One last thing to exacerbate the single-player lifestyle is the way the game handles experience gating. As the player gains levels in SCM-ZERO three things happen: one, they receive points to put into the game’s multiple skill trees; two, higher-level items become available at set tiers; three, enemies become stronger at those same tiers. The sticking point is the first one, because the skill trees are gated behind major events. The very first such skill tree lets the player fill out everything, given enough levels for points, but the later trees force a choice between mutually exclusive sides. These skill trees are the only way to increase the player’s base power and stats. So at any given time, the player’s strength is limited by how many skill trees are available, while the strength of enemy forces is tiered according to the player’s actual level. By the end of my time with this game, I was stuck for getting the later skill trees due to how enemy strength had outpaced my own. Local co-op would have helped with the areas I was stuck on, but again, that was not really an option for me.

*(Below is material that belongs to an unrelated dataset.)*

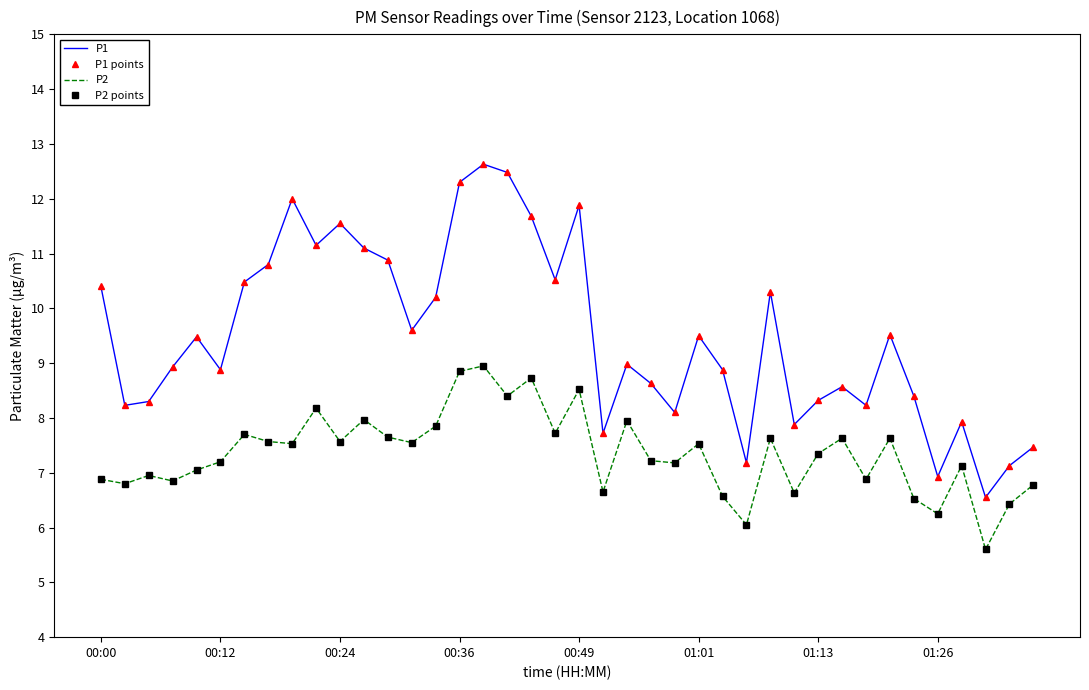

Does the chart have visible grid lines?

No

The best thing to be said of the graphics in SCM-ZERO is that they are consistent to a style, that of the Italian comic book artist Sio, which could charitably be compared to Picasso’s Early Crayon Stick Figure Period. Everything is bright, colorful, and so oddly proportioned that it somehow comes back around to looking alright in context. On the Switch, the sheer number of enemies in later levels can lead to slowdown issues, but the monsters themselves are always cute, cheerful bundles of murderous intent.

There are a few other bugs worth mentioning for the Switch version. The most frequent one occurs when a player runs out of lives and is booted back to the world map. Less frequently it may happen when using a gate to exit to the world map instead. Either way, the game crashes, but since exiting an area is always preceded by an auto-save, no progress is lost. The same cannot be said for whatever bug randomly crashes the game at the armor depot in the main town. That one is thankfully far rarer, though more annoying. Finally, it is possible to go outside the borders of the main town map using a combination of water-walking and jumping, and then get stuck there without any way out until the game is rebooted. That last one’s more about looking for trouble, though.

I should have more to say, but due to issues with soloing the later levels, I had to give this game up in frustration. If I had some buddies over to mess around with the multiplayer, things might be different, but as it is I shall likely be gifting this game to someone else later in the year. If and when I find someone of a mind to go along with the weirdness. Super Cane Magic ZERO is simply too precious, too uniquely itself, to be appreciated by everyone.